As president of the Mayo Clinic Platform, I lead a portfolio of new digital platform businesses focused on transforming health by leveraging artificial intelligence, the internet of things, and an ecosystem of partners for Mayo Clinic. This is made possible by an extraordinary team of people at Mayo and collaborators worldwide. This blog will document their story.
Friday, November 9, 2012
Cool Technology of the Week
While I was at AMIA this week, Will Ross of Redwood MedNet, introduced me to a low cost interoperability solution for small practices in rural locations. It's similar in concept to the interoperability appliances that Massachusetts has used in its HIE. Will calls his appliance the
"HIE Plug".
The HIE Plug is a secure health data endpoint built on a generic small form factor hardware device. The all open source software stack runs on a Marvel Kirkwood ARM CPU @ 1.2Ghz with 512M RAM. The hardware draws under 5 watts of power.

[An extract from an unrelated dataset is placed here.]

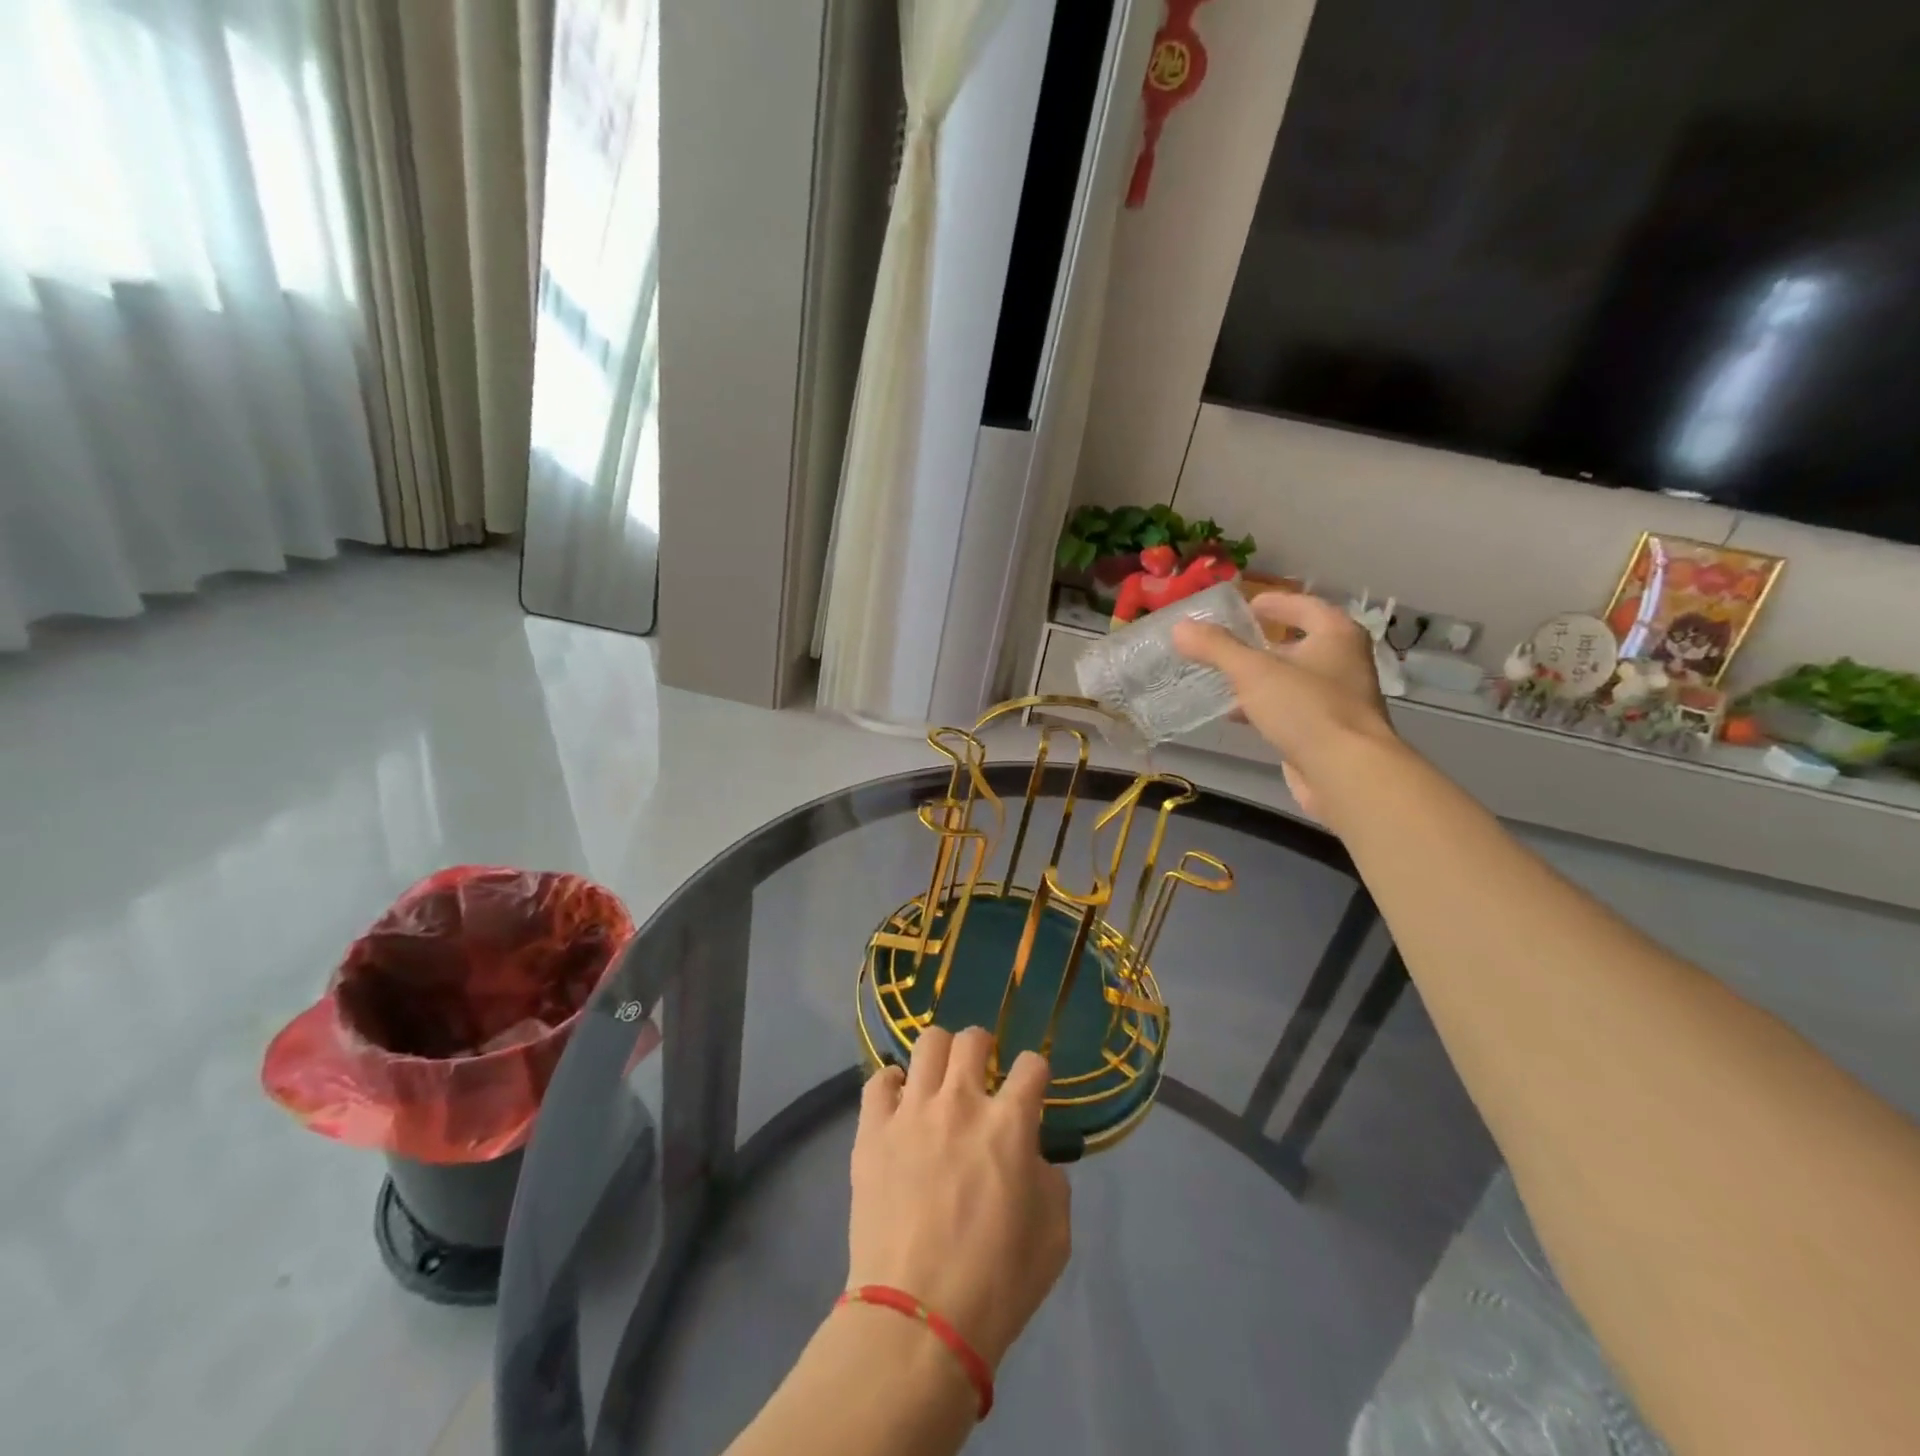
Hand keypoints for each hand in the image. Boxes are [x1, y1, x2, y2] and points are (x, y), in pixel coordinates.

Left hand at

• 2 x Gigabit Ethernet 10/100/1000 Mbps
• 2 x USB 2.0 ports (Host)
• 1 x eSATA 2.0 port- 3Gbps SATAII
• 1 x SD Socket for user expansion/application
• WiFi: 802.11 b/g/n
• Bluetooth: Bluetooth 2.1 + EDR
This hardware is marketed under the trade name "DreamPlug".
The HIE Plug open source software stack installed on the device includes:
1. Debian Wheezy with the Linux 3.* kernel.
2. EncFS provides an encrypted filesystem in user-space running without any special permissions and with the FUSE library and Linux kernel module to provide the filesystem interface.
3. Mirth Connect - health data integration engine, a robust Enterprise Service Bus tool fluent in all common health data formats and communication services. Mirth Connect includes a robust dashboard to manage many individual integration engine channels, which can be taught variously to listen for data, push data, pull data, transform data, etc. Mirth Connect channels are written in Javascript.
4. Apache Derby database stores the health data messages prior to forwarding to the HIE. The database runs in the encrypted filesystem. If power to the device is lost the part of the filesystem where the database resides cannot be re-mounted and unencrypted without the proper credentials. Local storage can be configured to trim/remove its local store of messages at a pre-defined time.
5. OpenVPN client bundle for secure TLS connectivity back to the managed VPN Access Server.
6. Samba (file server) and CUPS (print server) installed. Either one or both can be configured and deployed as needed - - no services are enabled by default. This allows delivery or consumption of a file through a shared folder on the HIE Plug, or delivery of a print job to an internal network printer or a remote network printer.
7. lighttpd webserver - to provide web based applications or information to clients.
The HIE Plug was tested in a pilot deployment at three sites in early 2012, and is now rolling out to general production across dozens of health care facilities participating in Redwood MedNet. Up front deployment cost is $300 per practice. Technical support by Redwood MedNet is included under the standard HIE bidirectional data service subscription fee, which is $200/provider/year for outpatient practices.
Mirth has been used for Direct demonstrations, so it is a very reasonable choice as an integration engine supporting Meaningful Use Stage 2 exchanges.
A $300 HISP in a box - that's cool!
Very cool!
ReplyDeleteAt the same time, I became aware of this only moments ago:
ReplyDeletehttps://tahoe-lafs.org/trac/tahoe-lafs
An open-source cloud store that supports encryption in transit and rest. Long term archival for the records or imaging to go along with this?